ASSIGNMENT. Please write out each entry that follows, keeping it exactly the same.

DATA SUPPLIED.
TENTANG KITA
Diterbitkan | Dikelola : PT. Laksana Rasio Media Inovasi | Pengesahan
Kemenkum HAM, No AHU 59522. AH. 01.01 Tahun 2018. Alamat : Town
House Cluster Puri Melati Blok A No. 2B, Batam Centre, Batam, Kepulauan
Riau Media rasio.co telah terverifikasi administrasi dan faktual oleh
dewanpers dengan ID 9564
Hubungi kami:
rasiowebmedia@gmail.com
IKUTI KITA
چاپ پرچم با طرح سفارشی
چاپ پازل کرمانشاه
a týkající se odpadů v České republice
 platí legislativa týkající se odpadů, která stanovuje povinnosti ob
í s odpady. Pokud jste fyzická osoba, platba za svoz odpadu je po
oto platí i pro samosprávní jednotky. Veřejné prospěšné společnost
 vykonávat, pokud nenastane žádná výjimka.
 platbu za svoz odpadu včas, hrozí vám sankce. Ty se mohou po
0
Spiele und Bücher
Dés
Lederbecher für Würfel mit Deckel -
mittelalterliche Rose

WRITTEN RESPONSE.
TENTANG KITA
Diterbitkan | Dikelola : PT. Laksana Rasio Media Inovasi | Pengesahan
Kemenkum HAM, No AHU 59522. AH. 01.01 Tahun 2018. Alamat : Town
House Cluster Puri Melati Blok A No. 2B, Batam Centre, Batam, Kepulauan
Riau Media rasio.co telah terverifikasi administrasi dan faktual oleh
dewanpers dengan ID 9564
Hubungi kami:
rasiowebmedia@gmail.com
IKUTI KITA
چاپ پرچم با طرح سفارشی
چاپ پازل کرمانشاه
a týkající se odpadů v České republice
 platí legislativa týkající se odpadů, která stanovuje povinnosti ob
í s odpady. Pokud jste fyzická osoba, platba za svoz odpadu je po
oto platí i pro samosprávní jednotky. Veřejné prospěšné společnost
 vykonávat, pokud nenastane žádná výjimka.
 platbu za svoz odpadu včas, hrozí vám sankce. Ty se mohou po
0
Spiele und Bücher
Dés
Lederbecher für Würfel mit Deckel -
mittelalterliche Rose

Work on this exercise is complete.